== SELECTED EXCERPT ==

KISS first, make out later



The "keep it simple, stupid" principle is a design rule that states that systems perform best when they have simple designs rather than complex ones.

KISS is not meant to imply stupidity. The design is kept so simple that it may be misconstrued as stupid, in the first look.

A bit of history, the phrase was coined in the US Navy by aircraft engineer Kelly Johnson in the sixties. Variations of the phrase include "keep it super simple", "keep it simple or be stupid", "keep it simple and straightforward", "keep it simple, silly" and few others.

Its a long haul journey, all the way from the navy till evangelizing the design approach in software industry - the KISS principle has indeed travelled quite some places, in preaching the importance of minimalism.

Diving into the startup scene and figuring out the processes: from validating the idea, bootstrapping, funding, execution, competition, scaling, success with exit - there is a dire need to strip away a lot of the complexity and make it as simple as it can get. 

Be it the elevator pitch or trying to build customers and sustain user engagement with your product, one should learn the art of tweeting. 

You heard me right - ability to narrow down to a few words and thus conveying all that is needed to know.

Never to forget that "Less is more" is the future (has always been).

The best followed strategy in Internet product development is mobile first. Rather than complicating by building your design for the desktop PCs, try building it on smaller phone screens and then convert that for viewing on larger screen. In this way you don't have to take the trouble to adjust a larger content for mobile viewing.

A friend once told me about a strategy that Steve Jobs had employed when he got back to head Apple a second time. He drew a quadrant and placed 4 products in it. Only to focus on these 4 products - the iBook, iMac, PowerMacintosh, PowerBook and dumped most part of remaining running projects at Apple.



By kissing other projects goodbye he made it simpler for his teams to focus on the smaller lot. Then he got to perfect his designs for each of the products. 

The rest as we know is history.

When I wanted to design my portfolio website, I took inspiration from his four quadrant product grid. I kissed goodbye to 1 row, many column multipage website, for a simpler one page design with no rows or columns and no scrolling (regular/parallax) either. 

Could I do away with the content too, to give it the absolute minimalistic feel? Sure.

Build your design keeping in mind the content for small screen (smart phone) viewing and then make it out large for the larger versions (phablet, tablet and desktop).

===
== LISTED ENTRIES ==

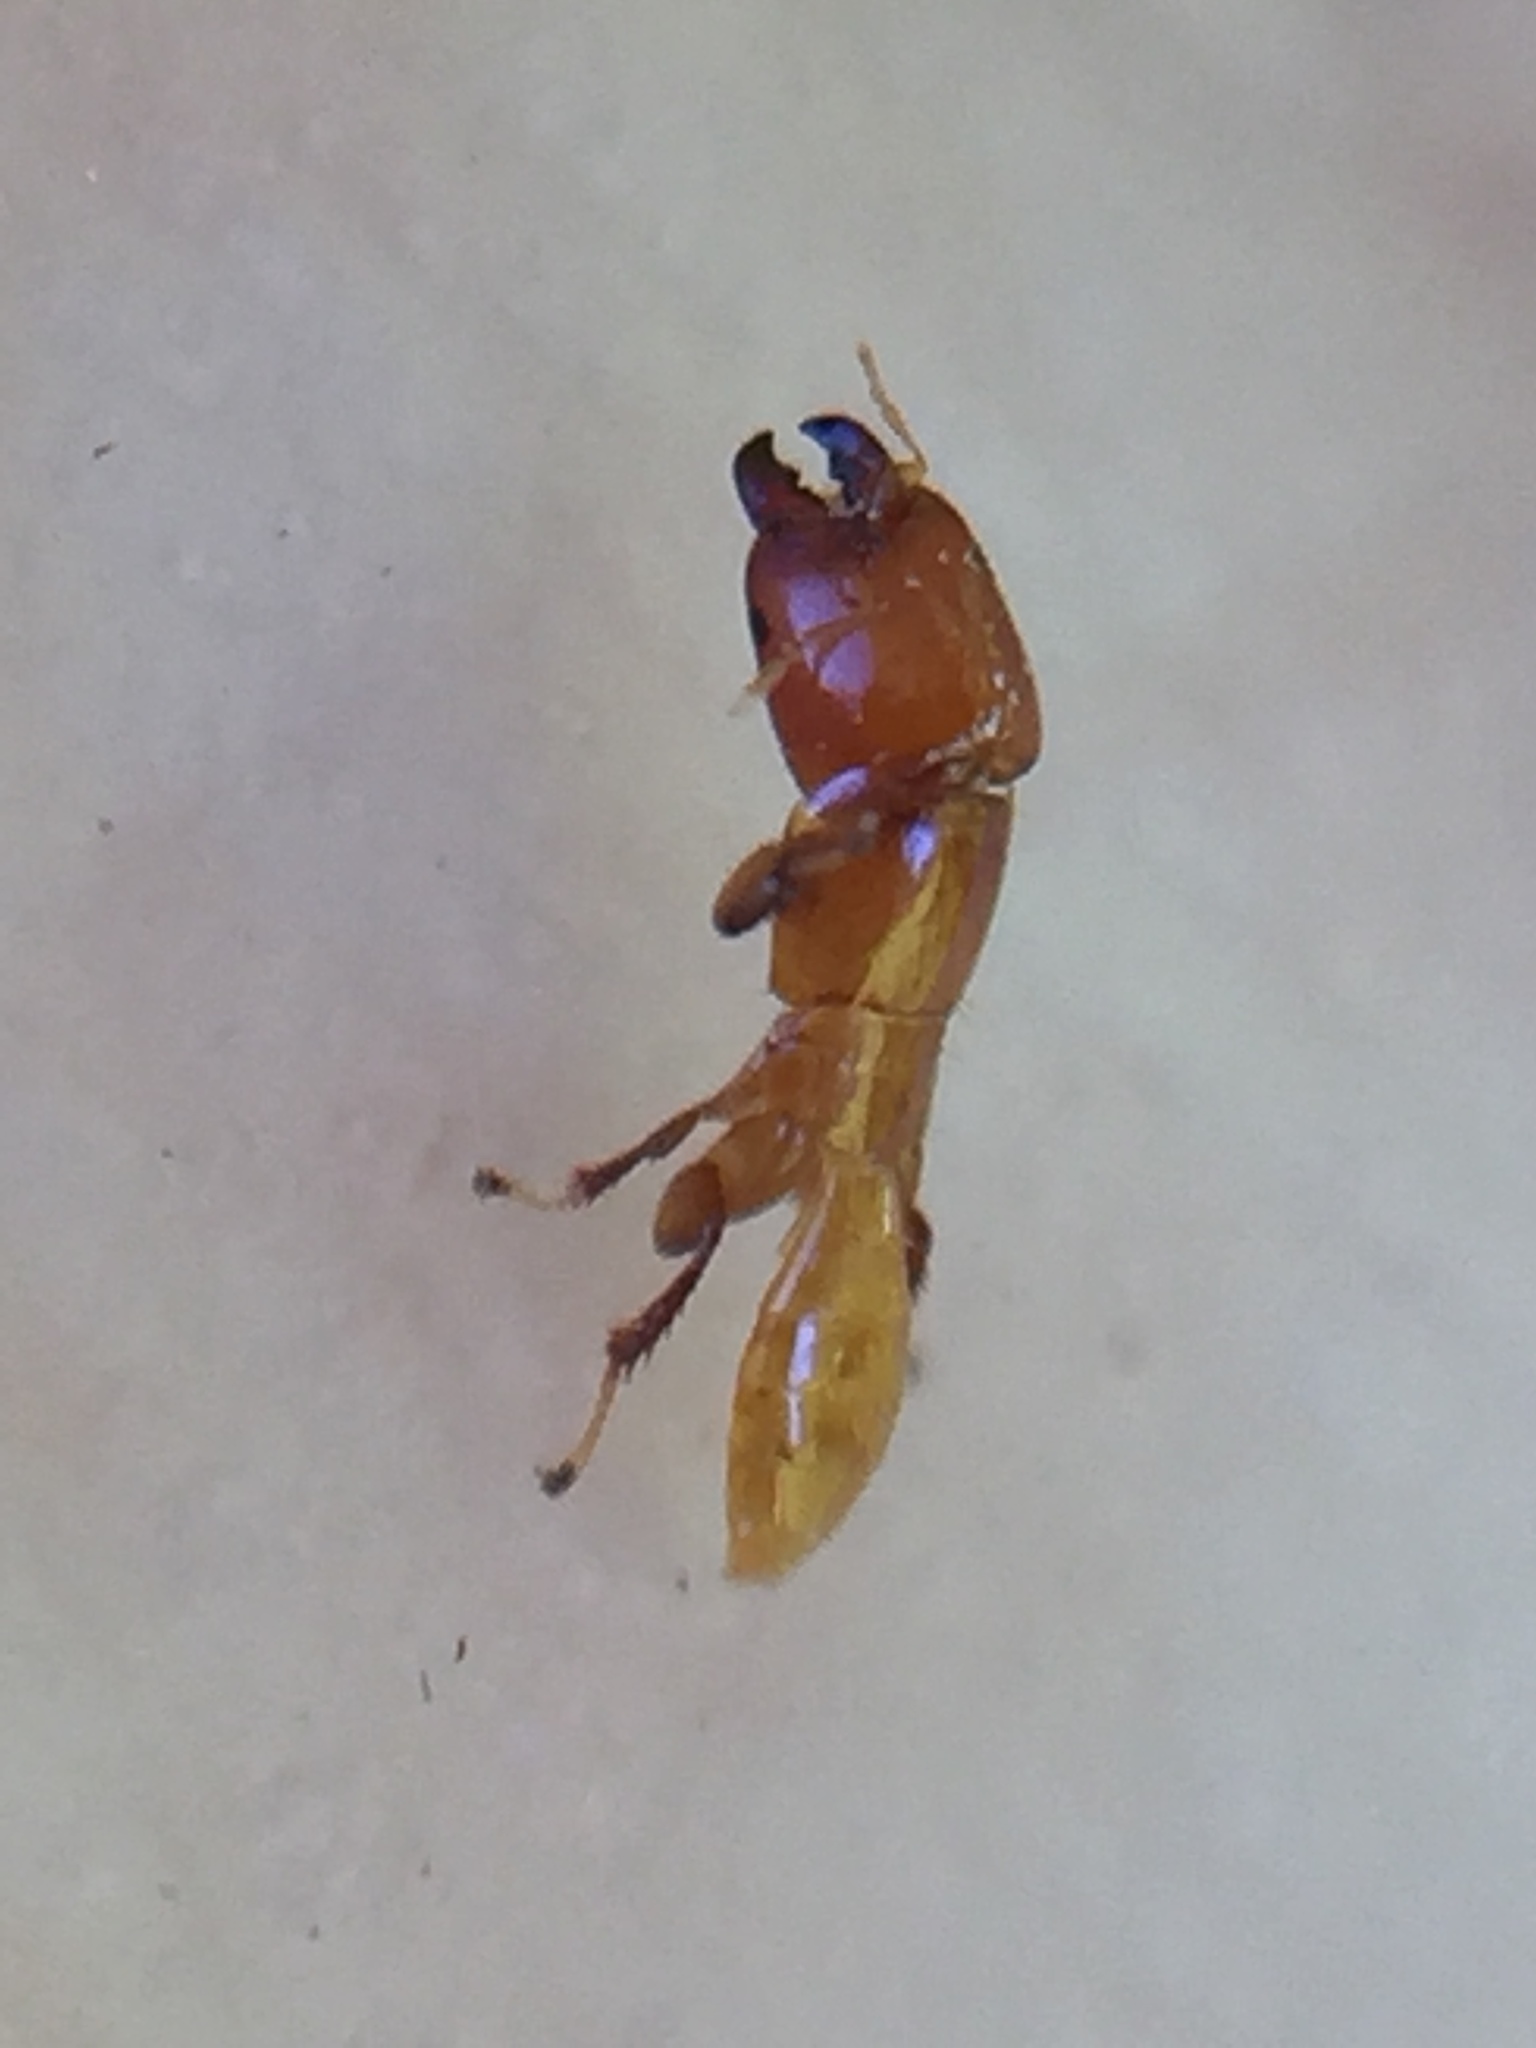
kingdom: Animalia
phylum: Arthropoda
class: Insecta
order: Hymenoptera
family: Agaonidae
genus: Sycoscapter
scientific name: Sycoscapter australis
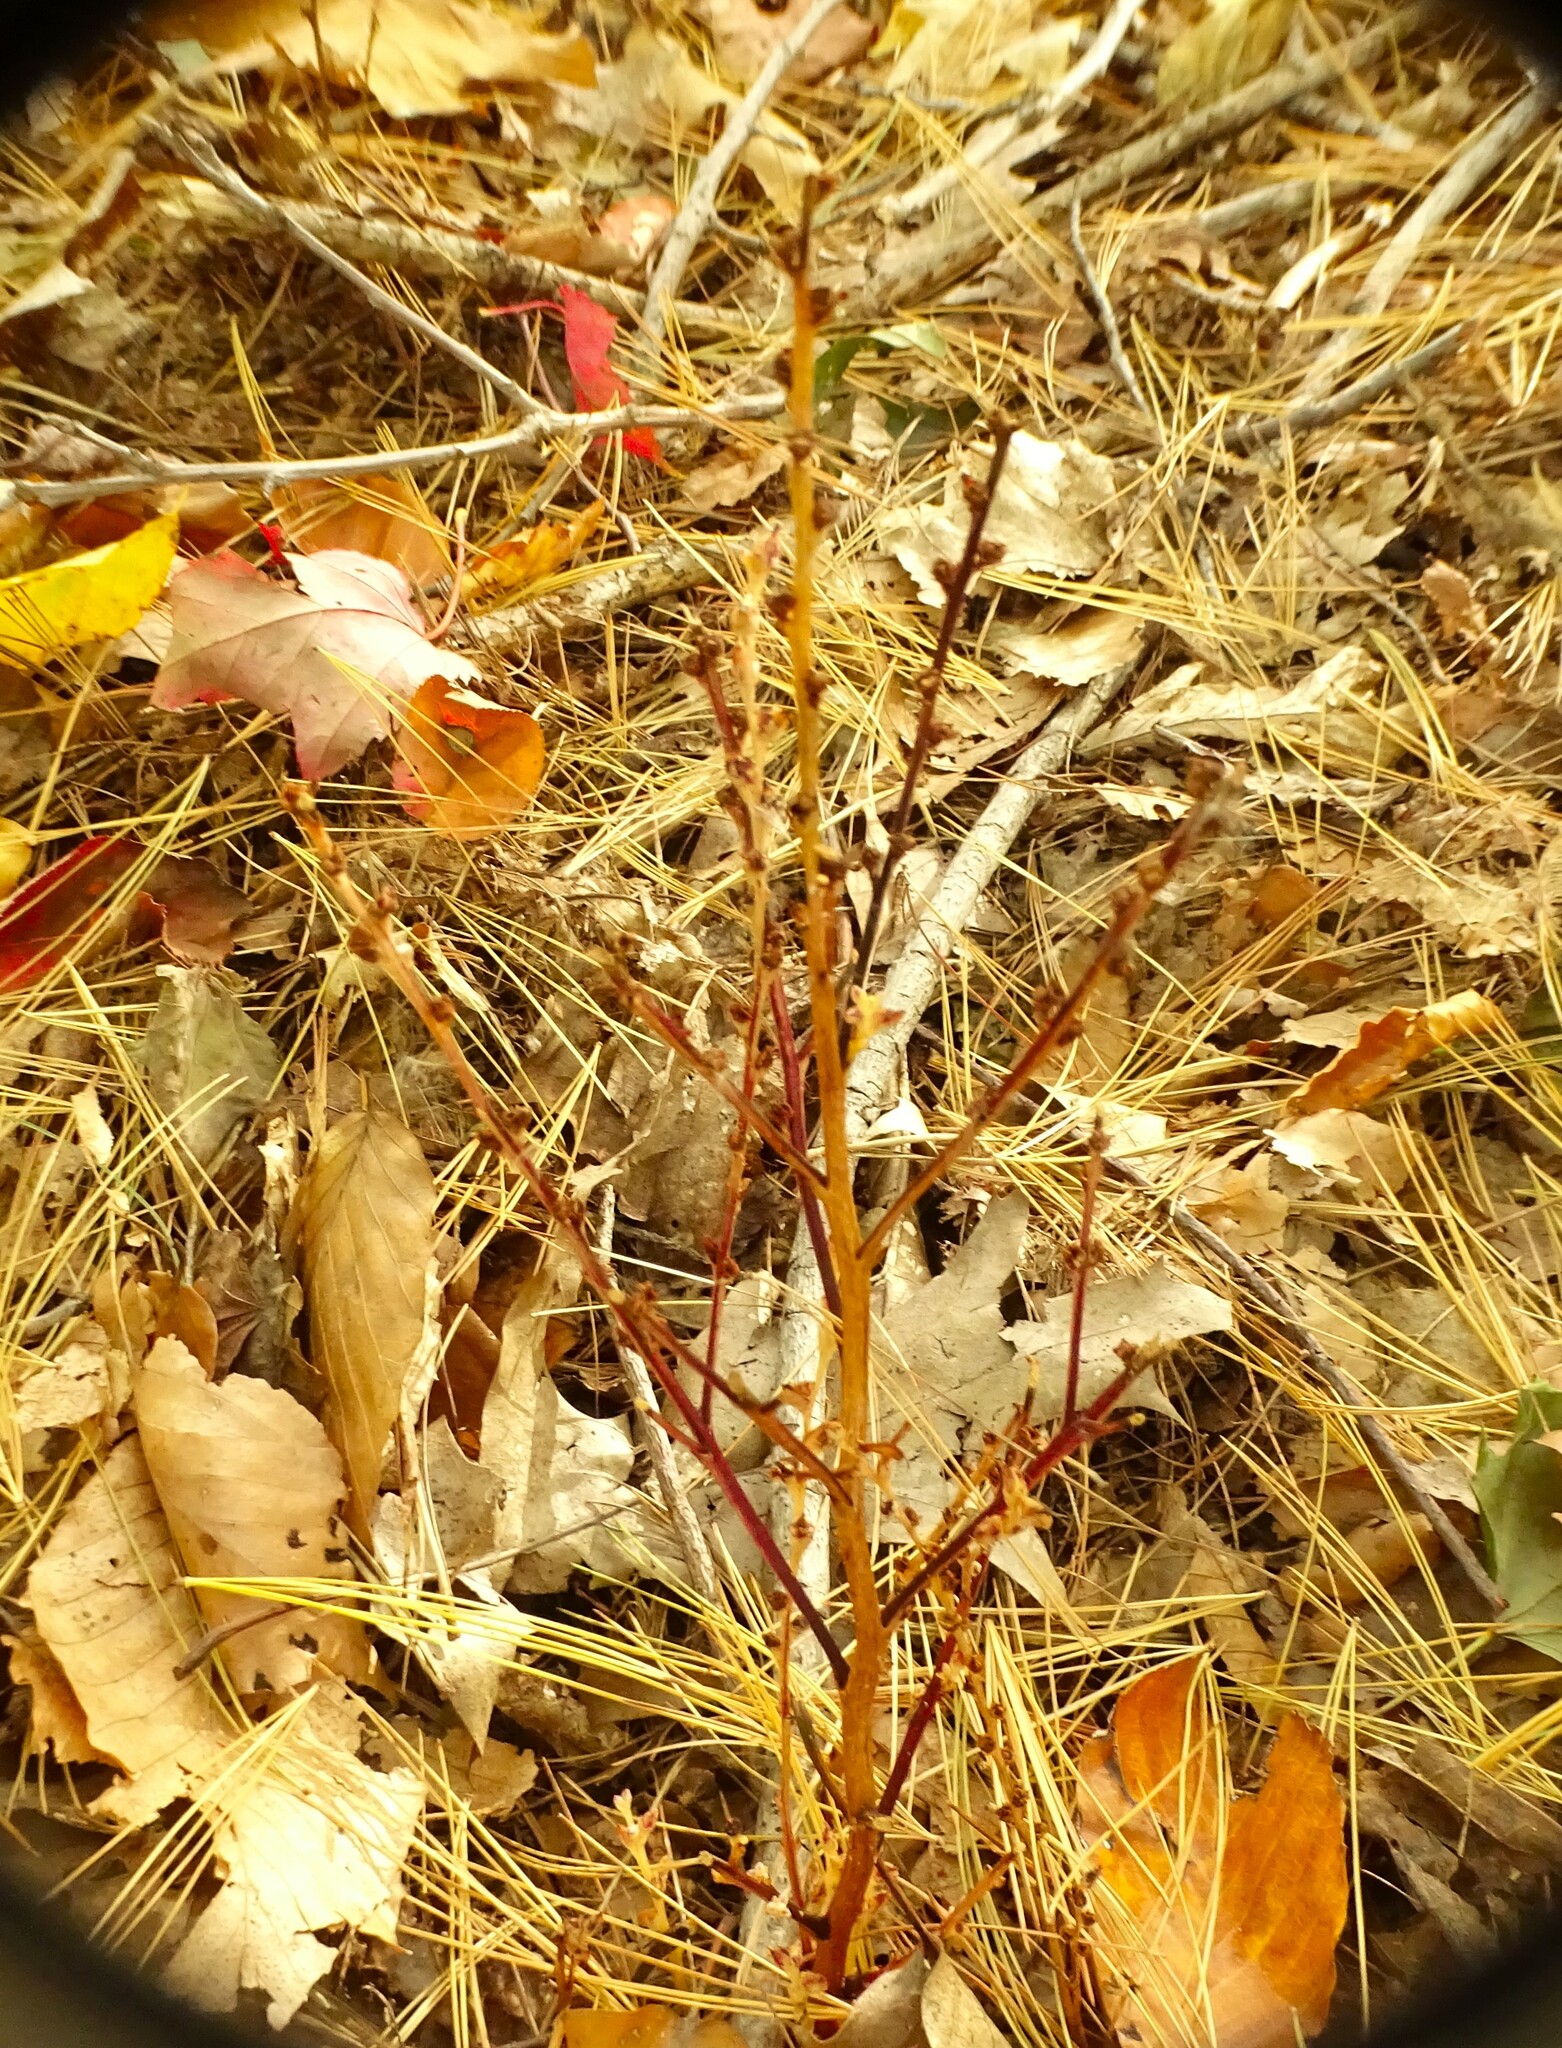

===

REQUIREMENT A:
Write out the part of the article on the KISS principle that runs from "Never to forget" down to "of the products.".
REQUIREMENT B:
According to the article on the KISS principle, who coined the phrase, and when?
REQUIREMENT C:
Condense the paragraph of the KISS article that begins "The best followed strategy" into a shorter version that keeps its main facts.

ANSWER SECTION A:
Never to forget that "Less is more" is the future (has always been).

The best followed strategy in Internet product development is mobile first. Rather than complicating by building your design for the desktop PCs, try building it on smaller phone screens and then convert that for viewing on larger screen. In this way you don't have to take the trouble to adjust a larger content for mobile viewing.

A friend once told me about a strategy that Steve Jobs had employed when he got back to head Apple a second time. He drew a quadrant and placed 4 products in it. Only to focus on these 4 products - the iBook, iMac, PowerMacintosh, PowerBook and dumped most part of remaining running projects at Apple.



By kissing other projects goodbye he made it simpler for his teams to focus on the smaller lot. Then he got to perfect his designs for each of the products.

ANSWER SECTION B:
Aircraft engineer Kelly Johnson coined it in the US Navy in the sixties.

ANSWER SECTION C:
Mobile first is the most-followed strategy in Internet product development. You design for small phone screens first and then convert the design for larger screens, so you never have to adjust larger content for mobile viewing.